High Context Sensitivity: A Potential LLM output who's quality will be meaningfully changed via the inclusion of novel context in the context window. An example of a high context sensitivity:
Ask GPT-4 to write a "write me a chatbot script in Python using Langchain."
(GPT-4 : Code[Write a chatbot script in Py using Langchain]) * Context(None)
This is going to get you a worthless output. GPT-4 will object saying it doesn’t know what that package is - because it doesn’t have the context!
But if you told it what Langchain is, and gave it some code snippets and docs in the context, the quality of the output would increase dramatically.
(GPT-4 : Code[Write a chatbot script in Py using Langchain]) * Context(Langchain is…here are code snippet examples…) = a somewhat useful answer
High Context Sensitivity Prompt: A prompt that is:
Unbounded: There is no well defined stopping point to find a desired outcome and the prompt forces the LLM to make assumptions to create a desired outcome
An example would be:
"How can I make $100k a month?"
Hallucinations:
LLM Hallucination: outputs that do not align with reality or verifiable facts. When the model "makes shit up."
Falsifiability: the capacity for some proposition, statement, theory or hypothesis to be proven wrong
Strong Falsifiability: When a statement can practically and easily disproven. An example of a strong falsifiability statement would be:
"2+2 = 5"
Strong Falsifiability Hallucination: A LLM output that is :
easy to disprove and is bounded.
based on a bounded problem statement and makes few assumptions
An example would be:
"Abraham Lincoln was Japanese"
Weak Falsifiability: When a statement is hard, impractical or logically impossible to disprove.
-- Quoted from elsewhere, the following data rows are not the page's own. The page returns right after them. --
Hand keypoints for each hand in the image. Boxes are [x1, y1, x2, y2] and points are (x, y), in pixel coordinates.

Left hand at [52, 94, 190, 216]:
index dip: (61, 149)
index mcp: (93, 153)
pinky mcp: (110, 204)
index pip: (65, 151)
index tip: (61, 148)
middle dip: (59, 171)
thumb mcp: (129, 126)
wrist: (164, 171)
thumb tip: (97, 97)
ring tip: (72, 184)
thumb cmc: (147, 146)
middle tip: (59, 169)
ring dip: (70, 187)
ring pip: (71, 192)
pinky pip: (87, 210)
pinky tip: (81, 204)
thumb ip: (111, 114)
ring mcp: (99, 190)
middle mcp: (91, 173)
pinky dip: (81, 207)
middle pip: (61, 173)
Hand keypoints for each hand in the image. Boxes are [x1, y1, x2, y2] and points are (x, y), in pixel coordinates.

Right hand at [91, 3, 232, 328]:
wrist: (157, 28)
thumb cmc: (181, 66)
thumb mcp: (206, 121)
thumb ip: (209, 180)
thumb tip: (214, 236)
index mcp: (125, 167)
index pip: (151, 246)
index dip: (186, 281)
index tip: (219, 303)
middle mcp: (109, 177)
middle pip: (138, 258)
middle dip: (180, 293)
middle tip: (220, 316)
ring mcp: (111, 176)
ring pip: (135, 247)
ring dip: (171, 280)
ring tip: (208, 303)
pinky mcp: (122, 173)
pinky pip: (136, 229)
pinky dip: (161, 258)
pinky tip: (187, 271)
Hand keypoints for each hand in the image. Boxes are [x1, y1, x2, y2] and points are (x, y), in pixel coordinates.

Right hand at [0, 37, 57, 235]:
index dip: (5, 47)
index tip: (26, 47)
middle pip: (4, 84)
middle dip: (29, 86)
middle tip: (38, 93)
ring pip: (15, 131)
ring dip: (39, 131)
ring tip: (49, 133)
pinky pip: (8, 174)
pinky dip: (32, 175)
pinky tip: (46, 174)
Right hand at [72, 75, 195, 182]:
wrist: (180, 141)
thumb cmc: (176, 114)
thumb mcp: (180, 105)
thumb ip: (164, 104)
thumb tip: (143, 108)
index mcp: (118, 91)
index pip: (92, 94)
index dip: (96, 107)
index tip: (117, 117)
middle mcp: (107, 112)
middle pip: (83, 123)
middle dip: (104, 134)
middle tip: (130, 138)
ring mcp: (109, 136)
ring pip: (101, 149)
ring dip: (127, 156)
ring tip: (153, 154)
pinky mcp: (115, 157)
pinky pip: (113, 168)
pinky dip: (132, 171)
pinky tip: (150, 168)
An example of a weak falsifiability statement would be:
"You and I are thinking the exact same thing right now."
Weak Falsifiability Hallucination: A LLM Output that is :
hard, impractical or logically impossible to disprove
based on a unbounded problem statement and makes several and derived from several, sometimes stacked assumptions
An example of a Weak Falsifiability Hallucination
"To make 100k a month you should quit your job, start a cult and get your cult members to give 100k a month"
Context Strategies:
Context Block: a specifically designed piece of text created to contain the minimum necessary context on a specific topic, such as API, package, event or other topic a LLM may lack knowledge on.
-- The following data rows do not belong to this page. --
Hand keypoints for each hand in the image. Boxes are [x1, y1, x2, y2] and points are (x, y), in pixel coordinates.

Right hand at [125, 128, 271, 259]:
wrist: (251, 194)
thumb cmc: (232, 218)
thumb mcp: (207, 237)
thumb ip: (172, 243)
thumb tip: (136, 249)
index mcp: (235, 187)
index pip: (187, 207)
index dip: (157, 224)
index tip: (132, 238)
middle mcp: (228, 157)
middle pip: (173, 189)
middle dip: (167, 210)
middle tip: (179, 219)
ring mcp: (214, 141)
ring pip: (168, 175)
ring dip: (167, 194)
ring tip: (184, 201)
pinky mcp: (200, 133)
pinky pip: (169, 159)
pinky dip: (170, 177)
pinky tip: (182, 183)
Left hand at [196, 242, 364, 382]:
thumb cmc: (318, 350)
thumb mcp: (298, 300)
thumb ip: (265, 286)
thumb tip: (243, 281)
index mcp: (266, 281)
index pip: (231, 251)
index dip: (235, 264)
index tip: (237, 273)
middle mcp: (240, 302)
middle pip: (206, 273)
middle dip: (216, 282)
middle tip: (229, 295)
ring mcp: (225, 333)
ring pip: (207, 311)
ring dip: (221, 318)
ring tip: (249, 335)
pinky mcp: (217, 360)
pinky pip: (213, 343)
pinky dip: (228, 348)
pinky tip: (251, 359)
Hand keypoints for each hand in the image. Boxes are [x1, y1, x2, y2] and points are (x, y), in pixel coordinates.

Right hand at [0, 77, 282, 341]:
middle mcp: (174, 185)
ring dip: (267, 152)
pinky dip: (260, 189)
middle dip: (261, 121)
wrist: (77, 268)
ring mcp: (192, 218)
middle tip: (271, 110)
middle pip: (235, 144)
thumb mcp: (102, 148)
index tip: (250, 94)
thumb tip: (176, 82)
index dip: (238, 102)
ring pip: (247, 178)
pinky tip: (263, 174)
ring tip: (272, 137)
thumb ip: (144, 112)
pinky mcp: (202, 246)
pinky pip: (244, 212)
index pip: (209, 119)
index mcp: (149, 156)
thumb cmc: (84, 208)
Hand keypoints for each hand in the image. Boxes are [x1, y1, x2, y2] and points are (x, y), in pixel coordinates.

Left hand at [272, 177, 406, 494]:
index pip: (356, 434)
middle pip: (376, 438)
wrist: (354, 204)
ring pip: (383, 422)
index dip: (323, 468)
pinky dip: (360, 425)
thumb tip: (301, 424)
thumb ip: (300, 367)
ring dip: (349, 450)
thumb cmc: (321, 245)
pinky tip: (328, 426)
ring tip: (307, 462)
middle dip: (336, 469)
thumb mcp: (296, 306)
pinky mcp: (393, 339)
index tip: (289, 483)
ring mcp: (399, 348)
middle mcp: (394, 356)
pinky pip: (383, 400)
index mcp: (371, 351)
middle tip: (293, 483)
Window Context Stuffing: Toploading a context window with lots of context blocks and other background information before presenting immediate scenario to solve. The opposite of Iterative Context Insertion.
Iterative Context Insertion: Opposite of Window Context Stuffing, presenting scenario at the top of the window and presenting novel context as model hallucinates as a corrective measure.
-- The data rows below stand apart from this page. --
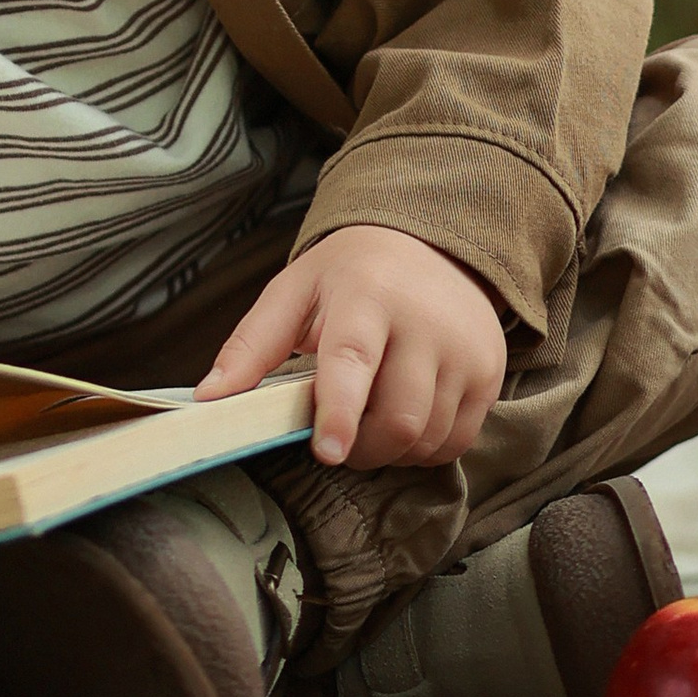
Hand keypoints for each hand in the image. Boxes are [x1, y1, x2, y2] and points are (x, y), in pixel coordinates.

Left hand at [197, 226, 506, 469]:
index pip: (354, 360)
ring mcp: (465, 348)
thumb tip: (207, 401)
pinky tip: (404, 419)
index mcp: (366, 293)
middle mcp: (425, 320)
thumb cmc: (350, 275)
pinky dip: (423, 449)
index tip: (326, 452)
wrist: (433, 244)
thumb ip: (251, 346)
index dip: (339, 411)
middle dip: (359, 448)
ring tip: (369, 421)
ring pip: (427, 438)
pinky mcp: (490, 373)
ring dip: (390, 451)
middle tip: (336, 439)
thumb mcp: (294, 292)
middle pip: (397, 418)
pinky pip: (456, 442)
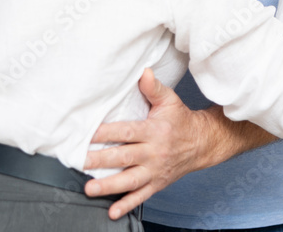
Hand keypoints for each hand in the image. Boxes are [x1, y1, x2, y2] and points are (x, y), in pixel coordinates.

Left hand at [84, 69, 210, 219]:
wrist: (202, 143)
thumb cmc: (181, 120)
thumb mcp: (170, 101)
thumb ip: (154, 88)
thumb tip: (143, 71)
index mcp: (155, 131)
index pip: (128, 132)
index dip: (108, 133)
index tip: (89, 134)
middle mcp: (154, 153)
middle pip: (125, 157)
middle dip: (101, 161)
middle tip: (80, 162)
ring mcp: (155, 171)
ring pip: (130, 180)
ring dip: (109, 186)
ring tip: (89, 189)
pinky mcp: (157, 184)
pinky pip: (141, 196)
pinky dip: (127, 205)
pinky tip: (112, 212)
Context Swapping: Advanced output quality boosting technique where specific context is insert into the window, a response generated and then the previously inserted context removed to save token count. A subset of this is end-of-window context swapping.
End-of-Window Context Swapping: Generally when you have reached the end of the window - you are working with a context rich window, but the problem is that you unable to generate any further responses due to token limits. This technique is simply removing the last response in a window, generating a response and then storing the response else and reprompting the model with by deleting the response and inserting a new message. This allows you to effectively extend the context window indefinitely, at the cost of no further iteration.
System Architecture Considerations:
Context-on-the-fly: Automated methods to retrieve novel context as needed. Examples of this are retrieval tools that can query vector dbs, make searches other otherwise interact with their environment to get outside context and inject it into the immediate context window.